Prompt →
Copy out the lines of the data below, from the line containing "The value of end" through the end of the data, leaving out the pictures.
── Material provided
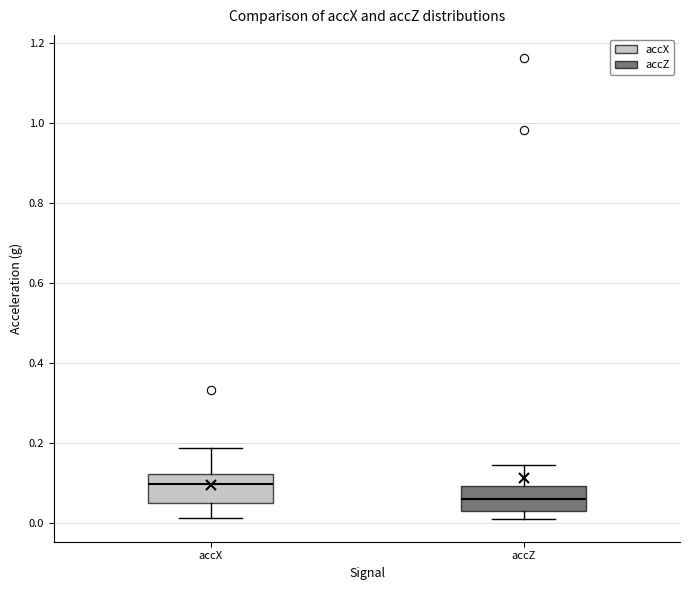

Reading left to right, transcribe this box plot: for each box, give where its median line is, the range the box spans, and where its two whiskers end, as read against the y-axis. The values are not printed on the chart, so give them approximately, as read against the axis.

accX: median 0.10, box 0.04 to 0.12, whiskers 0.02 to 0.18
accZ: median 0.06, box 0.02 to 0.10, whiskers 0.02 (just below the box's lower edge) to 0.14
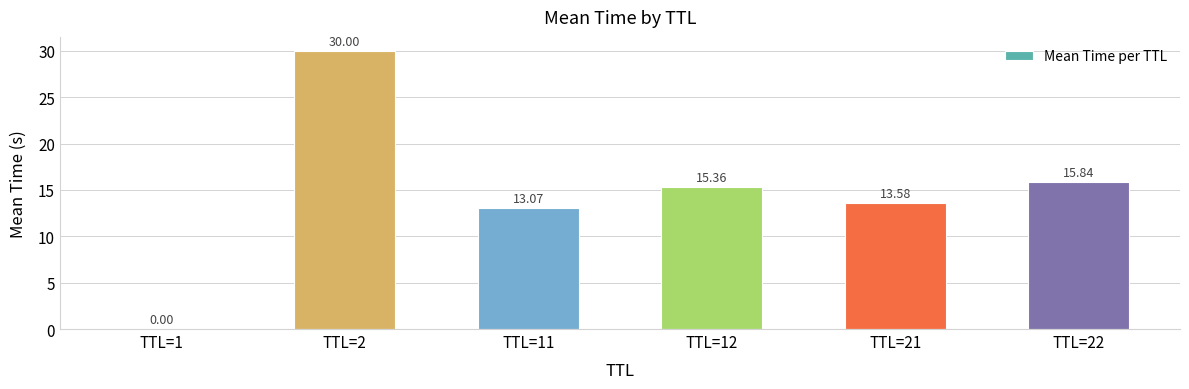

At which label is the value closest to 15?

TTL=12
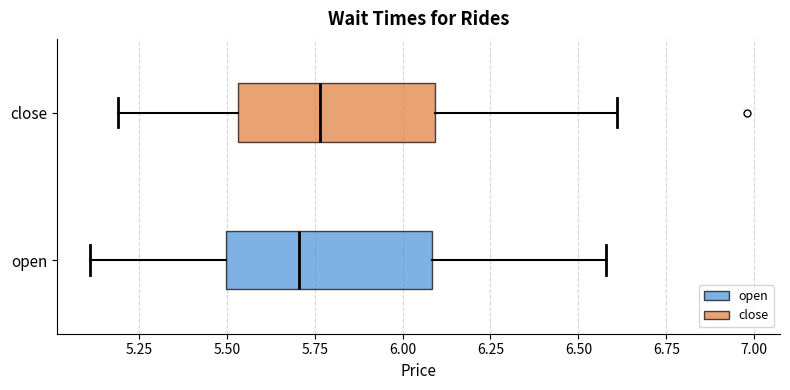

Where is the right edge of the box for close on the x-axis? The values are not printed on the chart, so give them approximately, as read against the axis.

6.10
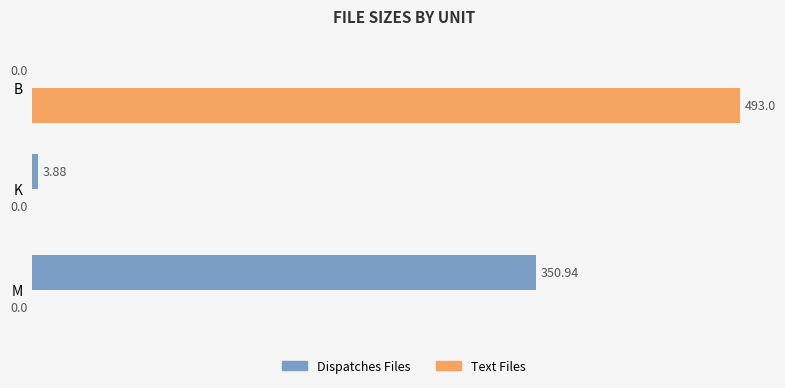

What is the maximum value shown in the chart?

493.0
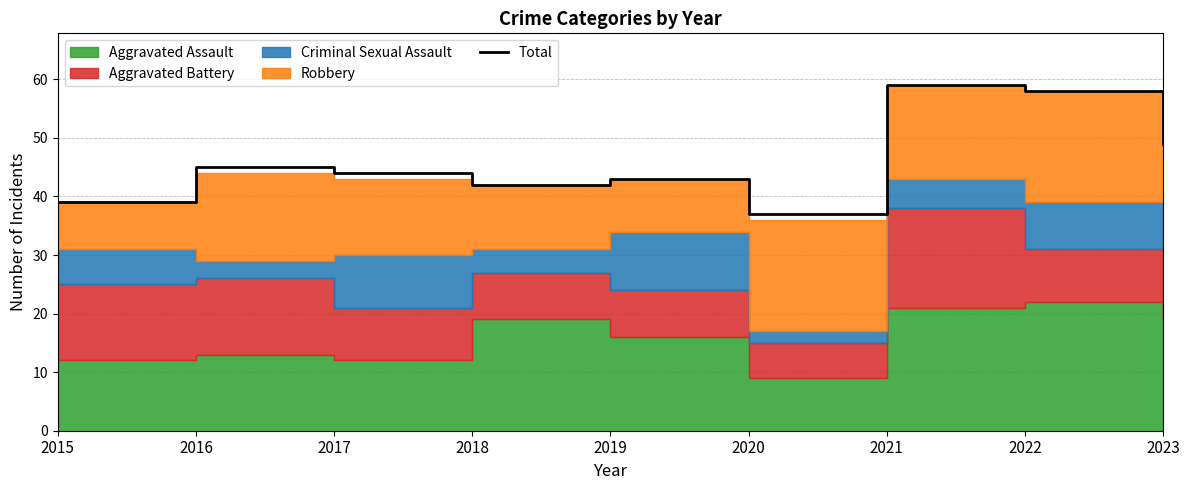

Which category has the highest value across all series?

2021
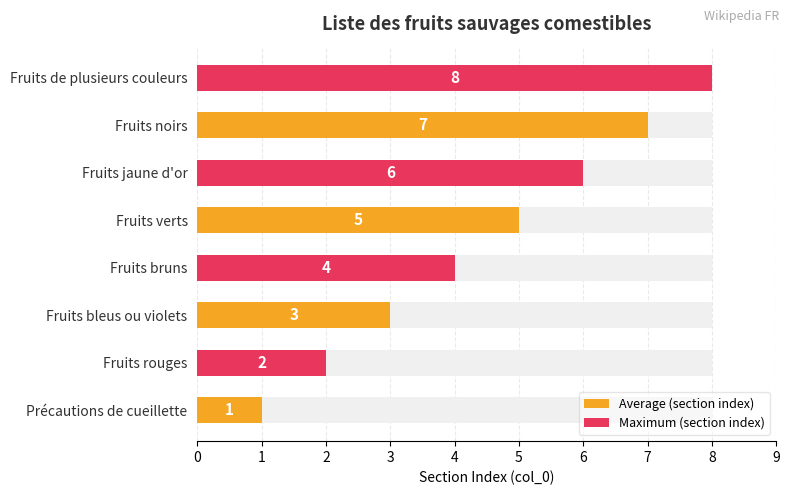

What is the value of the Average (section index) bar at the 2nd from the left?

3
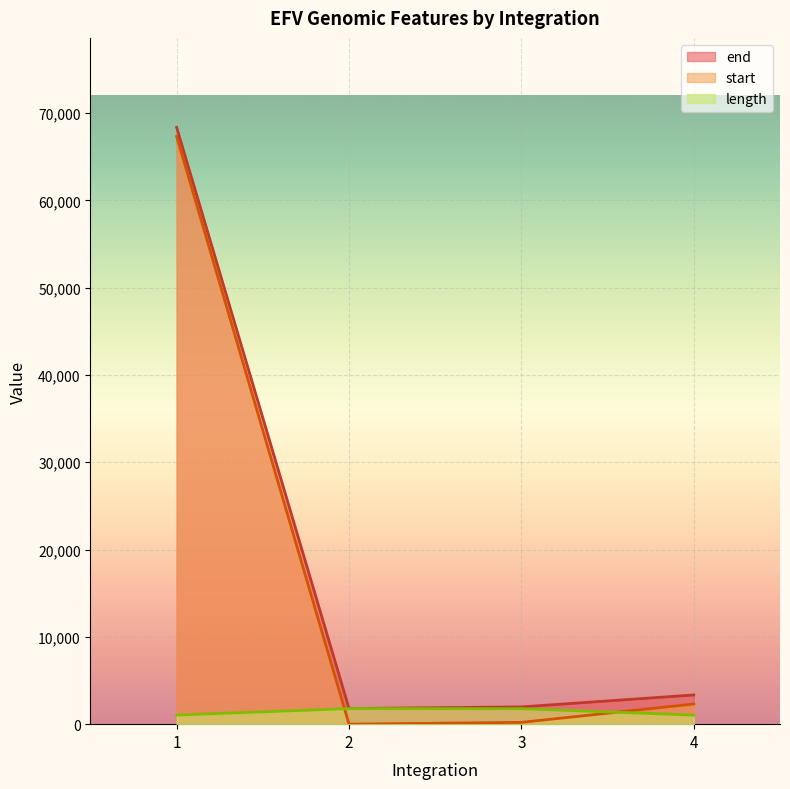

The value of end at 3 is 1978.0. True or false?

True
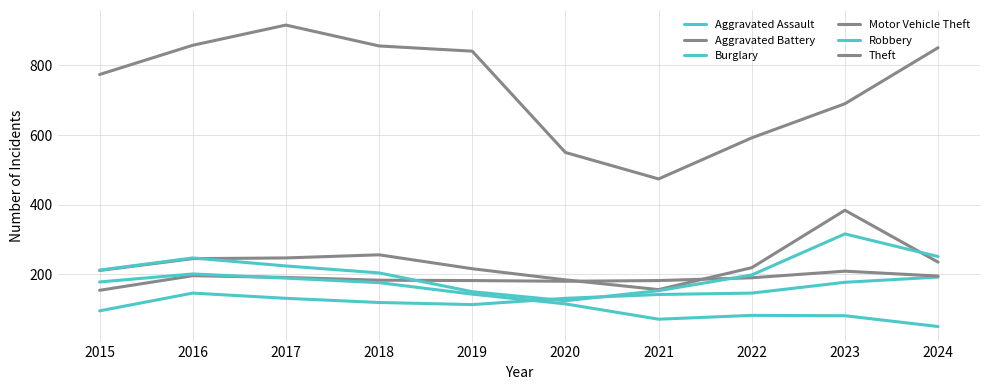

Does the chart have visible grid lines?

Yes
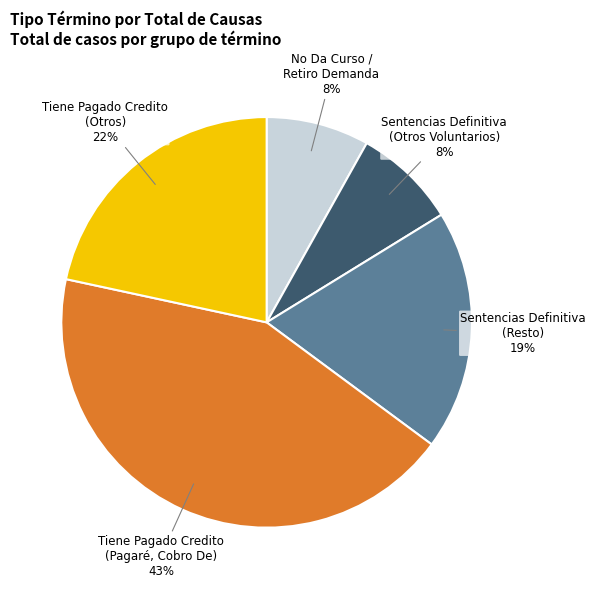

Does any single category account for the majority?

No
────
Finished exercise →
The value of end at 3 is 1978.0. True or false?

True

Does the chart have visible grid lines?

Yes

Does any single category account for the majority?

No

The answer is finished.